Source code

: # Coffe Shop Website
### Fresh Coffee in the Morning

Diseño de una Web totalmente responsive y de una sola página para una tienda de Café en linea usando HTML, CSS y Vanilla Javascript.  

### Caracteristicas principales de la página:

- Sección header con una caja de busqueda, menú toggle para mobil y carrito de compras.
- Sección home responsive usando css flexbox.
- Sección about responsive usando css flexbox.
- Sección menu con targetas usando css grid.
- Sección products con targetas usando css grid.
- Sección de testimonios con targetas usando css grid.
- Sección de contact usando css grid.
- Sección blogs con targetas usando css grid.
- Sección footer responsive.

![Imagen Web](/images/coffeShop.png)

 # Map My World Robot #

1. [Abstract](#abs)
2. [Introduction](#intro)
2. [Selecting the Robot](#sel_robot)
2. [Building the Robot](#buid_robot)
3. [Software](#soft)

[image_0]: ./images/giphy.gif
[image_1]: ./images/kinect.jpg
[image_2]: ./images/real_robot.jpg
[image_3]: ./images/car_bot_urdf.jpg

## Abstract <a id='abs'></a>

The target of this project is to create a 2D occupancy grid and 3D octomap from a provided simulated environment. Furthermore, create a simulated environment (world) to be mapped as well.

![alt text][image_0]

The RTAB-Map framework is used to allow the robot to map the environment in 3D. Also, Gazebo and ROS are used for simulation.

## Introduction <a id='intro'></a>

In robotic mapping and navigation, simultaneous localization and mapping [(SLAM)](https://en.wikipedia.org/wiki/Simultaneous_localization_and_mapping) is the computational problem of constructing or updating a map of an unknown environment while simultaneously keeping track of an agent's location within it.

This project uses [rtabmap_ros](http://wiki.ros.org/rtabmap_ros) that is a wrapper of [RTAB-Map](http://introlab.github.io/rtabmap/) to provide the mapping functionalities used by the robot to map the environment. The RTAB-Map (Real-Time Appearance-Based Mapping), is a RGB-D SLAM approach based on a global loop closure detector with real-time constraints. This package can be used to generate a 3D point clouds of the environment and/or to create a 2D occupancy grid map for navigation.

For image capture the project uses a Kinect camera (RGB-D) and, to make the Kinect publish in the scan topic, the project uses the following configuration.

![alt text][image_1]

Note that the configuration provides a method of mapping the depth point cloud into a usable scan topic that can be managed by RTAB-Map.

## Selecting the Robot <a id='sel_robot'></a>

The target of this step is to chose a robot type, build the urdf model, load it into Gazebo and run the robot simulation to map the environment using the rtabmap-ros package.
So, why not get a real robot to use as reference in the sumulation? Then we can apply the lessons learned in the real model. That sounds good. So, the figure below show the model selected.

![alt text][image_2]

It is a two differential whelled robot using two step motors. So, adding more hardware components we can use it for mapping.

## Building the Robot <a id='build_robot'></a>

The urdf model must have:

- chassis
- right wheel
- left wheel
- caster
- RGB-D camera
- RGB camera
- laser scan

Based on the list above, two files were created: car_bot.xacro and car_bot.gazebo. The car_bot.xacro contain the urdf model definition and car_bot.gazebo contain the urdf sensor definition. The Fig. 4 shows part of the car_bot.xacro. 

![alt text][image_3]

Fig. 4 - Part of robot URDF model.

______________________________

- _Problem to work on_
Find and copy each line above that includes the string "using".

- _Answer box_
The target of this step is to chose a robot type, build the urdf model, load it into Gazebo and run the robot simulation to map the environment using the rtabmap-ros package.
It is a two differential whelled robot using two step motors. So, adding more hardware components we can use it for mapping.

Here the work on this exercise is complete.